« On est à un moment de rupture du contrat social » par Emilie Notéris

12/10/2020

L’auteur Emilie Notéris publie « Macronique. Les choses qui n’existent pas existent quand même », un court texte qui analyse conjointement le traitement médiatique et politique des violences policières et celui des violences sexuelles sous le quinquennat Macron. Entretien sur QG

 

Cette rentrée est marquée par différents essais et oeuvres cinématograpiques au sujet de la police, et plus particulièrement des violences policières. Parmi eux figure Macronique (éditions Cambourakis), livre écrit par Émilie Notéris. Un « livre de réaction, de colère » aux dires de l’auteur, face à la violence systémique qui s’exprime au niveau de l’institution policière, qui se retrouve également au niveau politique et par rapport aux violences faites aux femmes, aux migrants, ou aux personnes victimes de racisme. Interview par Jonathan Baudoin pour QG

QG : Qu’est-ce qui vous a incité à faire de la police le sujet principal de votre essai, Macronique ?
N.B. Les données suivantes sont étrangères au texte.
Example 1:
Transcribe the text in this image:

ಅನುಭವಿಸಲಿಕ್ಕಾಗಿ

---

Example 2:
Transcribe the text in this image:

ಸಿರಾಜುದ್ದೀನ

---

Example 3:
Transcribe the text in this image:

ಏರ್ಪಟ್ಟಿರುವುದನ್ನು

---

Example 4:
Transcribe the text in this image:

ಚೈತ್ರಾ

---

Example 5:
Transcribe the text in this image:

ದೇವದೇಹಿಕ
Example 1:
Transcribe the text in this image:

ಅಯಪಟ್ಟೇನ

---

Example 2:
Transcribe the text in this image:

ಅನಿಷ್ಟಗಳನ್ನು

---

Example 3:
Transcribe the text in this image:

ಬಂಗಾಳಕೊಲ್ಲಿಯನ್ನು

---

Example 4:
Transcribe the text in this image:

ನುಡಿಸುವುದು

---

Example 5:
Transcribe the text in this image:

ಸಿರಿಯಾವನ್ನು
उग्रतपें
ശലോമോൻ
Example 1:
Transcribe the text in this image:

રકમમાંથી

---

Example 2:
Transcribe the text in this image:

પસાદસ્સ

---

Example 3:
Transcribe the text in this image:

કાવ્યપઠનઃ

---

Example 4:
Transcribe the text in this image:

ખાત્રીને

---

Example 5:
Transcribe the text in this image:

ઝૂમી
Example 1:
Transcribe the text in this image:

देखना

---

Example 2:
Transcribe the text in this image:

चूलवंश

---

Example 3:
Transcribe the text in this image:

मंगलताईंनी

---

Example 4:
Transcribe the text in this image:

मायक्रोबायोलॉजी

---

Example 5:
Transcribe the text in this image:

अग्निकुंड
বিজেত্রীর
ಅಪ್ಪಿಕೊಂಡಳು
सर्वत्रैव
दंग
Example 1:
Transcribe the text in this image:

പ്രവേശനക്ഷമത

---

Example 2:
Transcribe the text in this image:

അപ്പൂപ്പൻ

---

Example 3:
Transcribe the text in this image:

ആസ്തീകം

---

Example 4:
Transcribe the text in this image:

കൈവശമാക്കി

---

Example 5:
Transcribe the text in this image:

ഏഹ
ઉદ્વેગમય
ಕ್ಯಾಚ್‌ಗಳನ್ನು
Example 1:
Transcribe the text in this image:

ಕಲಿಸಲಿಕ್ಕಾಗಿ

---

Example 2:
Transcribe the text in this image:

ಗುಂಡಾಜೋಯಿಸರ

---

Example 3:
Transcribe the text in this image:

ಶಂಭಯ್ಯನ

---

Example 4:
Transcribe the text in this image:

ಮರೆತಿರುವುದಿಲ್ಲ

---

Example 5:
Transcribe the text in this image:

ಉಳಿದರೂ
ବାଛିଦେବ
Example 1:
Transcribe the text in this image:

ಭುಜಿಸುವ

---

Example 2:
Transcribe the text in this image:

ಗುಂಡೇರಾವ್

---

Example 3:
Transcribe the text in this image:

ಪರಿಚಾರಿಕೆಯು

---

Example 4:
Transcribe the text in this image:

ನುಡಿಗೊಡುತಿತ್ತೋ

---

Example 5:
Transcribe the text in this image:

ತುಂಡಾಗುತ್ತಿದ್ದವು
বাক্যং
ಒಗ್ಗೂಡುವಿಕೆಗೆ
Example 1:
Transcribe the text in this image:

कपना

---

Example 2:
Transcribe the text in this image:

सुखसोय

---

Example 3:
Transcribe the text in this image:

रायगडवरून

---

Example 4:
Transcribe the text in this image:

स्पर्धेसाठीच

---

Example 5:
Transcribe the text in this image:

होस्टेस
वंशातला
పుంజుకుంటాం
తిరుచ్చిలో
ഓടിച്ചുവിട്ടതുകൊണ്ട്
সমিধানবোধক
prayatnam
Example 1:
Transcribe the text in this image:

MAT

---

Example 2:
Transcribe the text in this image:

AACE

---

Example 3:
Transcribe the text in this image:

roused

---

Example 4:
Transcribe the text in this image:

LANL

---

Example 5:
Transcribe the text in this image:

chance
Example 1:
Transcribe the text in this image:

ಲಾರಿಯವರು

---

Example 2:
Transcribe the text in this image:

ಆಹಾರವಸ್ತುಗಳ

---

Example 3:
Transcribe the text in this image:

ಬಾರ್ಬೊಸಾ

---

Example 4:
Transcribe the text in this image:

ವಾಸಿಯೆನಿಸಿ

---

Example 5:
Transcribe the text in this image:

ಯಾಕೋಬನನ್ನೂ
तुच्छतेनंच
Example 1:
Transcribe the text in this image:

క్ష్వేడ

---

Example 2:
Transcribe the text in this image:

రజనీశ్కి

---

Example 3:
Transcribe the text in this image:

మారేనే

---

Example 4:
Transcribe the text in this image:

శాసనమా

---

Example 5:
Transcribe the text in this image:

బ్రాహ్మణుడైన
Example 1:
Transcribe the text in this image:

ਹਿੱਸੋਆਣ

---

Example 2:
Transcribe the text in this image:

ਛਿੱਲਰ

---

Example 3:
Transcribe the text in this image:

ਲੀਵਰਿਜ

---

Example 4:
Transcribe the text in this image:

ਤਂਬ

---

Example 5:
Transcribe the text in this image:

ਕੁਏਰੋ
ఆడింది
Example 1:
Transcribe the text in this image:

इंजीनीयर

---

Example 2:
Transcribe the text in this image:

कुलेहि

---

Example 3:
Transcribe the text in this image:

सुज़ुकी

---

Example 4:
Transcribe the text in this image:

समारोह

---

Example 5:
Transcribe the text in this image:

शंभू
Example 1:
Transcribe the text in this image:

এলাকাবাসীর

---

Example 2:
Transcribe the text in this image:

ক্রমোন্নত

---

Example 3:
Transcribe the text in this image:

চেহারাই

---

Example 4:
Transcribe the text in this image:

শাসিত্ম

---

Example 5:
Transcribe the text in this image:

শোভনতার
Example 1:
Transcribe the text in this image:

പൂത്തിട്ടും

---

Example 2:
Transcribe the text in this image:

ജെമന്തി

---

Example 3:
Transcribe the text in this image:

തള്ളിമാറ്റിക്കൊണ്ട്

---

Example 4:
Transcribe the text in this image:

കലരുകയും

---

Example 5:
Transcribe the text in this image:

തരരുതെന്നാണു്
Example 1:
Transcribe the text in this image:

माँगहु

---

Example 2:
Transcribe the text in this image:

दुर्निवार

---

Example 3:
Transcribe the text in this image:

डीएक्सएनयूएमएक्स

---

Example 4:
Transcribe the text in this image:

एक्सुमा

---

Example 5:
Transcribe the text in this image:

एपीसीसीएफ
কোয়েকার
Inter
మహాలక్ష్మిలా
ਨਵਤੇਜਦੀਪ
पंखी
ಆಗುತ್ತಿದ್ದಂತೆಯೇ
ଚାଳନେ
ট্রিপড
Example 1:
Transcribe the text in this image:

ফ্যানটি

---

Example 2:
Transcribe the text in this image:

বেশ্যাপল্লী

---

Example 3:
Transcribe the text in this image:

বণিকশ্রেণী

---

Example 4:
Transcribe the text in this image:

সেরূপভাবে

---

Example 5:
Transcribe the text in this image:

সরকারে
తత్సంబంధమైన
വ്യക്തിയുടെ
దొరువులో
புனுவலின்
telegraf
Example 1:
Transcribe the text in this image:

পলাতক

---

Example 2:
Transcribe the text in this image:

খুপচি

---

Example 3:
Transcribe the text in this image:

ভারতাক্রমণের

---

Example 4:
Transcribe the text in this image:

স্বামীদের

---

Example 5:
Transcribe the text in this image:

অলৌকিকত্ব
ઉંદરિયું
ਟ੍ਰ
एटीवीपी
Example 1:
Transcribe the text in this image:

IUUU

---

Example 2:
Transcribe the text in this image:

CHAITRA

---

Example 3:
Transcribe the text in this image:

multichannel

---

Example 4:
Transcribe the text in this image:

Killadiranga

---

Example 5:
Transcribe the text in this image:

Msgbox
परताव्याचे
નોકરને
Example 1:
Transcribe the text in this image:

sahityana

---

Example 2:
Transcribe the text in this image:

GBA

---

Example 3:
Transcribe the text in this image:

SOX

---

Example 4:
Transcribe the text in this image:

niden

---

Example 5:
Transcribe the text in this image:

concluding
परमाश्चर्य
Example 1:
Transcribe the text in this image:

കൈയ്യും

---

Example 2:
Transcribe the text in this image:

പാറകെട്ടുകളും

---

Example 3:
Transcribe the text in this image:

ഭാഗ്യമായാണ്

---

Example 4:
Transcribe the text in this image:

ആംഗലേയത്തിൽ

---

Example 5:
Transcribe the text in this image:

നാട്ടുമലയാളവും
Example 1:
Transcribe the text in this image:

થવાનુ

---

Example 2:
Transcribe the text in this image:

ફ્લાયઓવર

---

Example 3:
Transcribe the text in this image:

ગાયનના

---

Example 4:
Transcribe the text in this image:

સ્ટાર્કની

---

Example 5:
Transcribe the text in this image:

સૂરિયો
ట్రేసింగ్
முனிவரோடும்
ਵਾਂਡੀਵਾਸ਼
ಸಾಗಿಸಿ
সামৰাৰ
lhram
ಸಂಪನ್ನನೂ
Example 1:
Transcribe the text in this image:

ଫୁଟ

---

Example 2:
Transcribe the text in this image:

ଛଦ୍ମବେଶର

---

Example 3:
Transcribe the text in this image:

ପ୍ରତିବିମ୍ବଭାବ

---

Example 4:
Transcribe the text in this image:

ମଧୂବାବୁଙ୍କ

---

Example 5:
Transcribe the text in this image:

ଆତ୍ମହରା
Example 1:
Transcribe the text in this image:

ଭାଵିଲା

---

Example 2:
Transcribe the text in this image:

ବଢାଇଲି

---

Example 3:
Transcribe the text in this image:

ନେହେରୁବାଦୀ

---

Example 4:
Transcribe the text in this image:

Émilie Notéris : Je ne sais pas si ça relève d’une décision, pour tout dire. Ce livre n’était pas du tout prévu. C’est un livre de réaction, de colère, écrit en parallèle aux manifestations auxquelles je participais. À un moment donné, j’étouffais tellement que j’étais incapable de continuer à avoir des relations avec des gens, de passer des dîners sans finir par craquer. Je commençais à trouver ces réactions relativement toxiques pour mon entourage et je me suis dit qu’il fallait que je travaille sur cette colère, que j’essaie de comprendre ce qui se passait autour de moi, et ça passe pour moi généralement par le biais de l’écriture. J’ai commencé à écrire un court paragraphe, posté sur Facebook. J’ai eu des réactions, et à ce moment-là, je préparais une performance avec la réalisatrice Callisto Mc Nulty pour une intervention au centre Pompidou sur les questions de manifestations et de foules en présence de Louise Moulin du collectif « Plein le dos », avec qui j’ai sympathisé. On a commencé à réfléchir et je me suis dit qu’il fallait, peut-être, que je développe le texte que j’avais commencé à initier sur les réseaux sociaux. Après cette performance, j’étais toujours plongée dans la critique et l’analyse textuelle des rapports de domination et de la négation des violences policières et ou sexuelles. J’ai prolongé l’écriture jusqu’à ce que cela puisse correspondre à un livre, que j’ai rapidement envoyé à deux éditeurs. C’est un processus éditorial relativement inédit qui s’est fait sur six mois.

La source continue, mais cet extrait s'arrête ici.